ISO/IEC 29341-13-10
Information technology – UPnP Device Architecture – Part 13-10: Device Security Device Control Protocol – Device Security Service
| Organization: | ISO |
| Publication Date: | 1 November 2008 |
| Status: | active |
| Page Count: | 96 |
| ICS Code (Interface and interconnection equipment): | 35.200 |
scope:
Overview and Scope
The Device Security service provides the services necessary for strong authentication, authorization, replay prevention and privacy of UPnP SOAP actions. Under this architecture, a Device enforces its own access control but its access control policy is established and maintained by an administrative application, the Security Console (see SecurityConsole:1), which uses some of the actions provided as part of this service. Nothing prevents a device with the proper user interface capabilities from providing its own administration interface, although presumably it is a valuable ability to administer access from one location for an entire household network.

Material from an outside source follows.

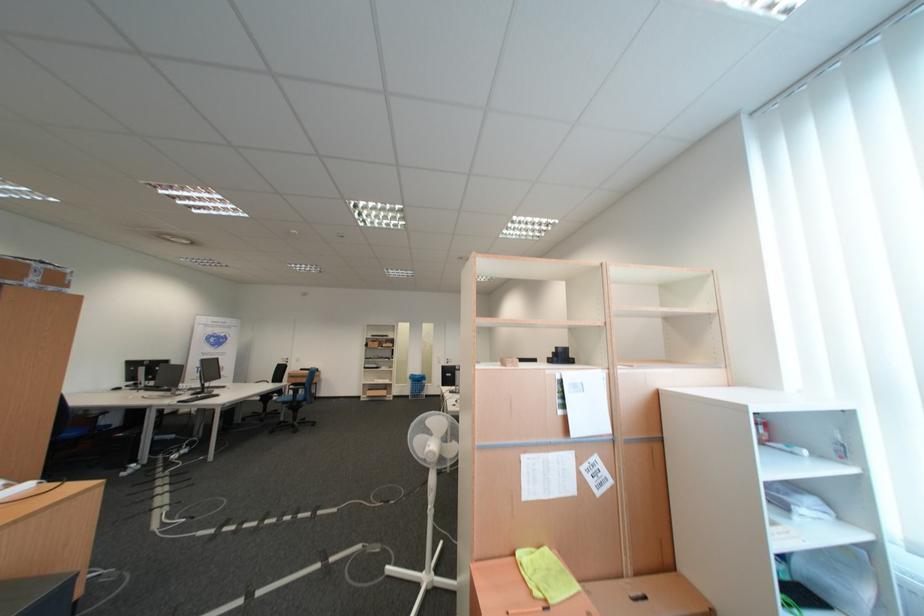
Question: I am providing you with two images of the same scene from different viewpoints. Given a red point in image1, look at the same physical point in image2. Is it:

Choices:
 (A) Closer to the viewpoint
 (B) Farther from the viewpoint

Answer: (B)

In what follows, the term "Security Console" refers to any Control Point that chooses to exercise the administrative functions defined here in DeviceSecurity.
DeviceSecurity implements access control for itself and for other Services in the same Device (or embedded Device). There are two classes of access control grant defined here: ownership and normal permission. Each security-aware Device has an ownership list capable of holding at least one entry. Any Security Console listed as an owner has full rights to the Device, specifically to all actions including the DeviceSecurity actions that specify other access control. In addition to the owner list, the Device usually has an access control list (ACL) maintained by DeviceSecurity. Entries in the ACL grant a Security Console or other Control Point symbolic permissions that, in turn, grant access to sets of actions. Those permissions typically grant less than the full access that ownership grants. A Security Console, at the option of the Device vendor, might also be granted the permission to delegate rights to others without having to be a full owner of the device or to define named groups of Control Points to be granted access as a group in a single operation. These last two capabilities depend on the implementation of certificate processing by the Device and that is an optional feature of DeviceSecurity.

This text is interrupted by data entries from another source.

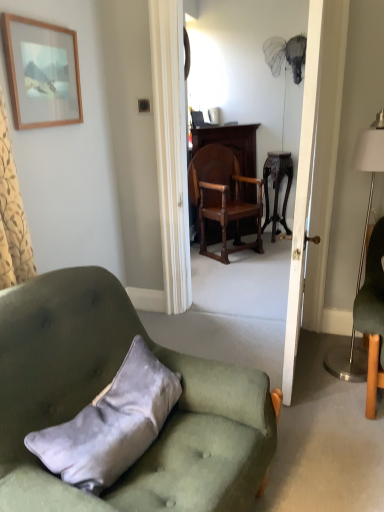
Question: Is there a large distance between silver metallic floor lamp at right and polished wood chair at center, which appears as the first chair when viewed from the top?

Choices:
 (A) yes
 (B) no

Answer: (A)

Question: Is silver metallic floor lamp at right behind polished wood chair at center, acting as the 2th chair starting from the front?

Choices:
 (A) no
 (B) yes

Answer: (A)

Question: From the image's perspective, is silver metallic floor lamp at right located above polished wood chair at center, the second chair when ordered from bottom to top?

Choices:
 (A) no
 (B) yes

Answer: (A)

Question: Is silver metallic floor lamp at right thinner than polished wood chair at center, acting as the 2th chair starting from the front?

Choices:
 (A) yes
 (B) no

Answer: (A)

Question: Would you say polished wood chair at center, the second chair when ordered from bottom to top, is part of silver metallic floor lamp at right's contents?

Choices:
 (A) no
 (B) yes

Answer: (A)

Question: Is silver metallic floor lamp at right located outside polished wood chair at center, the second chair when ordered from bottom to top?

Choices:
 (A) yes
 (B) no

Answer: (A)

Question: Can you confirm if polished wood chair at center, acting as the 2th chair starting from the front, is bigger than wooden picture frame at upper left?

Choices:
 (A) no
 (B) yes

Answer: (B)

Question: Does polished wood chair at center, the second chair when ordered from bottom to top, touch wooden picture frame at upper left?

Choices:
 (A) yes
 (B) no

Answer: (B)

Question: Is polished wood chair at center, the 1th chair viewed from the back, wider than wooden picture frame at upper left?

Choices:
 (A) yes
 (B) no

Answer: (A)

Question: Are polished wood chair at center, the 1th chair viewed from the back, and wooden picture frame at upper left located far from each other?

Choices:
 (A) yes
 (B) no

Answer: (A)

Question: Can you confirm if polished wood chair at center, the second chair when ordered from bottom to top, is positioned to the right of wooden picture frame at upper left?

Choices:
 (A) no
 (B) yes

Answer: (B)

Question: Considering the relative positions of polished wood chair at center, the second chair when ordered from bottom to top, and wooden picture frame at upper left in the image provided, is polished wood chair at center, the second chair when ordered from bottom to top, in front of wooden picture frame at upper left?

Choices:
 (A) no
 (B) yes

Answer: (A)

Question: Considering the relative sizes of white wooden door at center and polished wood chair at center, acting as the 2th chair starting from the front, in the image provided, is white wooden door at center taller than polished wood chair at center, acting as the 2th chair starting from the front,?

Choices:
 (A) yes
 (B) no

Answer: (A)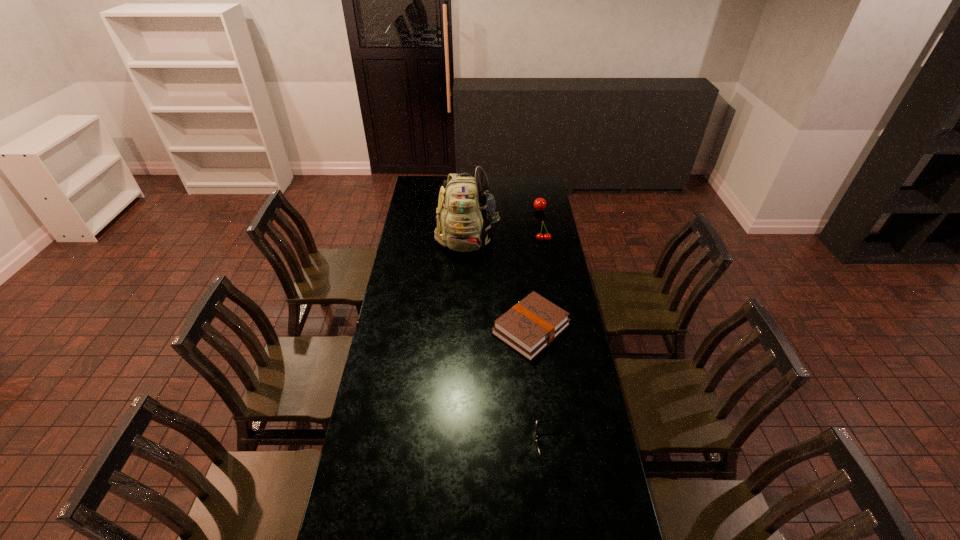
At what (x,y) coordinates should I click in order to perform the action: click on vacant area that lies between the farthest object and the nearer cherry. Please return your answer as a coordinate pair (x, y). Looking at the image, I should click on (541, 225).

The width and height of the screenshot is (960, 540). In order to click on vacant space that is in between the nearer cherry and the hardback book in this screenshot , I will do `click(537, 285)`.

The height and width of the screenshot is (540, 960). In order to click on object that is the fourth nearest to the third tallest object in this screenshot , I will do `click(537, 421)`.

At what (x,y) coordinates should I click in order to perform the action: click on object identified as the third closest to the nearest object. Please return your answer as a coordinate pair (x, y). Looking at the image, I should click on (539, 237).

At what (x,y) coordinates should I click in order to perform the action: click on vacant position in the image that satisfies the following two spatial constraints: 1. on the back side of the second nearest object; 2. on the left side of the farther cherry. Please return your answer as a coordinate pair (x, y). Looking at the image, I should click on (517, 211).

Locate an element on the screen. vacant area in the image that satisfies the following two spatial constraints: 1. on the front side of the farther cherry; 2. on the front-facing side of the nearest object is located at coordinates (582, 446).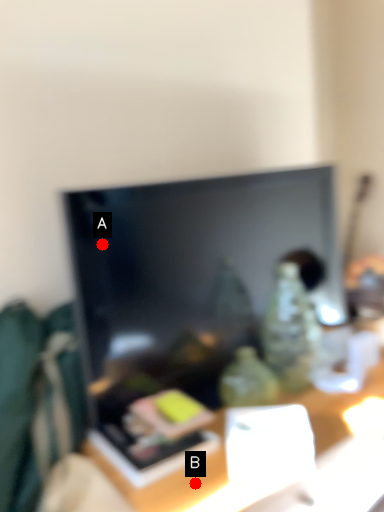
Question: Two points are circled on the image, labeled by A and B beside each circle. Which point is farther to the camera?

Choices:
 (A) A is further
 (B) B is further

Answer: (A)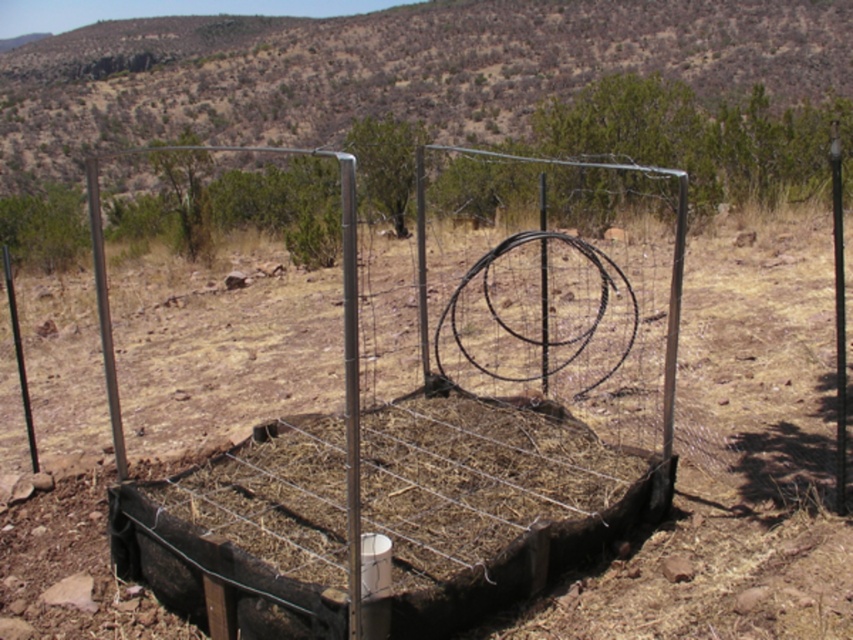
You are standing in the fenced garden bed and want to look at the metallic pole at left. Do you need to move past the metal wire fence at center to see it?

The metal wire fence at center is in front of the metallic pole at left, so you would need to move past the metal wire fence at center to see the metallic pole at left.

A device implementing DeviceSecurity will need to support the basic cryptographic algorithms used in this service:
AES 128-bit, for symmetric bulk encryption, labeled "AES-128-CBC", with blocks padded as described in section 4.8 below.

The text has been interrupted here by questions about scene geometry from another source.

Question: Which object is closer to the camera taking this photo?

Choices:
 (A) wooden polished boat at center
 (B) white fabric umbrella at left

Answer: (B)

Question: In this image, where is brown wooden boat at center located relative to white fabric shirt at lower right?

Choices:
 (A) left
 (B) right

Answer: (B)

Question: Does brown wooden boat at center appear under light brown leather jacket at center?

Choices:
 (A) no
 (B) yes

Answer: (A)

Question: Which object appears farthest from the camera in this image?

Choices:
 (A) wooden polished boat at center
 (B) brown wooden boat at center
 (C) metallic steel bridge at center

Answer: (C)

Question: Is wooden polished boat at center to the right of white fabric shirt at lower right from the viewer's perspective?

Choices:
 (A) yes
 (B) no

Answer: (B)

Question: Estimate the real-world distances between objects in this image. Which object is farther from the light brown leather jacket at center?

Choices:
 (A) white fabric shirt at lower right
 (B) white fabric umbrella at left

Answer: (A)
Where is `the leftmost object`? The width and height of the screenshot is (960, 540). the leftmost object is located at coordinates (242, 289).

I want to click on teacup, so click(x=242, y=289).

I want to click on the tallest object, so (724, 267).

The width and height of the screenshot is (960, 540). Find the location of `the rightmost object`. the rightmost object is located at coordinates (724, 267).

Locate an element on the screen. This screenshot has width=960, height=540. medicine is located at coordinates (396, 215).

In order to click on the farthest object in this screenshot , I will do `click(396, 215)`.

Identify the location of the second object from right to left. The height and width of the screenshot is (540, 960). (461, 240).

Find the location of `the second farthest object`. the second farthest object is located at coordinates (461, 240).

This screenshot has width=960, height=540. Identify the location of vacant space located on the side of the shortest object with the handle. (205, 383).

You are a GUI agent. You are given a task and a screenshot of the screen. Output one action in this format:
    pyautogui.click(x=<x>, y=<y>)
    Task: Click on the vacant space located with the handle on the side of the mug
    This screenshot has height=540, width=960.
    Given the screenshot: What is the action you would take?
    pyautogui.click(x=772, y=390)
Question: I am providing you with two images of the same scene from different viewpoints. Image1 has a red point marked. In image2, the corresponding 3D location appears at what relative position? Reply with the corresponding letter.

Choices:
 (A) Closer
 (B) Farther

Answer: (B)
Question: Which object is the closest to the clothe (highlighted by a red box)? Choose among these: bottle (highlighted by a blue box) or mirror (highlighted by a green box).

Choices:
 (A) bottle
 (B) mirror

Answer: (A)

SHA1 HMAC, for symmetric signatures and for TakeOwnership, labeled "SHA1-HMAC"
RSA 1024-bit, for identification and for establishing secure sessions, and possibly for other operations, labeled "RSA". In the current version of this DeviceSecurity specification, there is no reason for a device to have a public-key algorithm signature key. Therefore a device will offer a public confidentiality key but does not need to offer a signature key at this time. [In particular, actions that are authorized by public-key algorithm signatures do not have digitally signed responses.] The algorithm identifier "RSA" when used for encryption in this service implies (RSA, PKCS#1) and when used for signing implies (RSA, SHA-1, PKCS#1).
Other algorithms may be added to this list, if these develop flaws and need to be supplanted. For example, if another hash algorithm were to be added, one would need to identify it and also identify RSA using it for signing. So, for example, if one adds the hash algorithm FOOBLA, one would need to add RSA-FOOBLA and FOOBLAHMAC to the algorithm list.